#### EXERCISE INSTRUCTIONS:
Copy out all the lines of the data precisely, omitting any pictures.

#### Dataset entries:
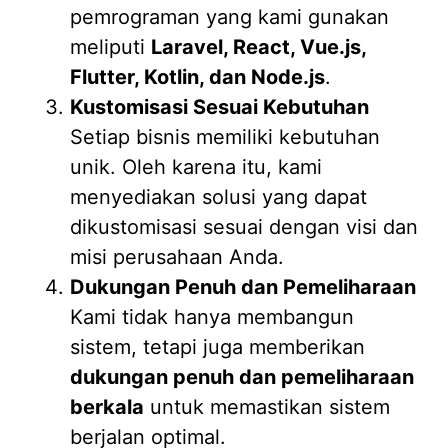
pemrograman yang kami gunakan
meliputi
Laravel, React, Vue.js,
Flutter, Kotlin, dan Node.js
.
Kustomisasi Sesuai Kebutuhan
Setiap bisnis memiliki kebutuhan
unik. Oleh karena itu, kami
menyediakan solusi yang dapat
dikustomisasi sesuai dengan visi dan
misi perusahaan Anda.
Dukungan Penuh dan Pemeliharaan
Kami tidak hanya membangun
sistem, tetapi juga memberikan
dukungan penuh dan pemeliharaan
berkala
untuk memastikan sistem
berjalan optimal.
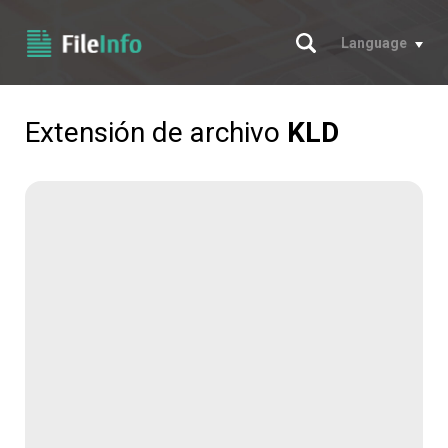
Buscar
Language
Extensión de archivo
KLD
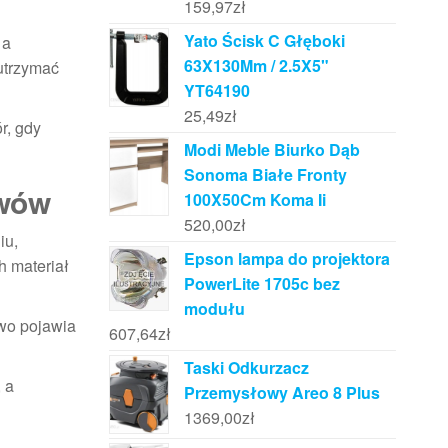
159,97
zł
Yato Ścisk C Głęboki
 a
63X130Mm / 2.5X5"
utrzymać
YT64190
25,49
zł
r, gdy
Modi Meble Biurko Dąb
Sonoma Białe Fronty
zwów
100X50Cm Koma Ii
520,00
zł
iu,
Epson lampa do projektora
h materiał
PowerLite 1705c bez
modułu
owo pojawia
607,64
zł
Taski Odkurzacz
 a
Przemysłowy Areo 8 Plus
1369,00
zł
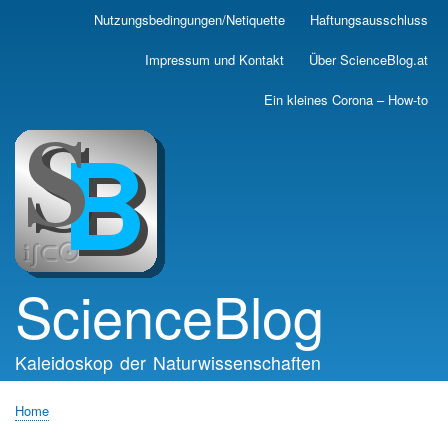
Skip
Nutzungsbedingungen/Netiquette
Haftungsausschluss
Main
to
main
navigation
Impressum und Kontakt
Über ScienceBlog.at
content
Ein kleines Corona – How-to
ScienceBlog
Kaleidoskop der Naturwissenschaften
Home
Breadcrumb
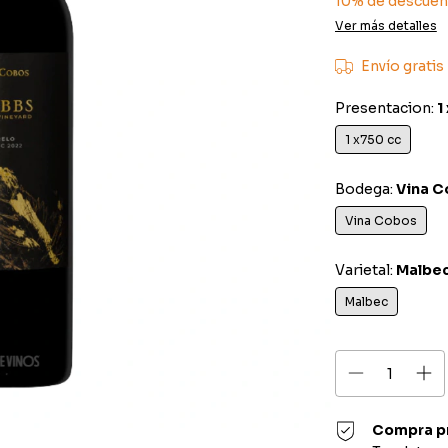
10% de descuen
Ver más detalles
Envío gratis
Presentacion:
1
1 x750 cc
Bodega:
Vina C
Vina Cobos
Varietal:
Malbe
Malbec
Compra p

#### SOLVED EXERCISE:
pemrograman yang kami gunakan
meliputi
Laravel, React, Vue.js,
Flutter, Kotlin, dan Node.js
.
Kustomisasi Sesuai Kebutuhan
Setiap bisnis memiliki kebutuhan
unik. Oleh karena itu, kami
menyediakan solusi yang dapat
dikustomisasi sesuai dengan visi dan
misi perusahaan Anda.
Dukungan Penuh dan Pemeliharaan
Kami tidak hanya membangun
sistem, tetapi juga memberikan
dukungan penuh dan pemeliharaan
berkala
untuk memastikan sistem
berjalan optimal.
Buscar
Language
Extensión de archivo
KLD
159,97
zł
Yato Ścisk C Głęboki
 a
63X130Mm / 2.5X5"
utrzymać
YT64190
25,49
zł
r, gdy
Modi Meble Biurko Dąb
Sonoma Białe Fronty
zwów
100X50Cm Koma Ii
520,00
zł
iu,
Epson lampa do projektora
h materiał
PowerLite 1705c bez
modułu
owo pojawia
607,64
zł
Taski Odkurzacz
 a
Przemysłowy Areo 8 Plus
1369,00
zł
Skip
Nutzungsbedingungen/Netiquette
Haftungsausschluss
Main
to
main
navigation
Impressum und Kontakt
Über ScienceBlog.at
content
Ein kleines Corona – How-to
ScienceBlog
Kaleidoskop der Naturwissenschaften
Home
Breadcrumb
10% de descuen
Ver más detalles
Envío gratis
Presentacion:
1
1 x750 cc
Bodega:
Vina C
Vina Cobos
Varietal:
Malbe
Malbec
Compra p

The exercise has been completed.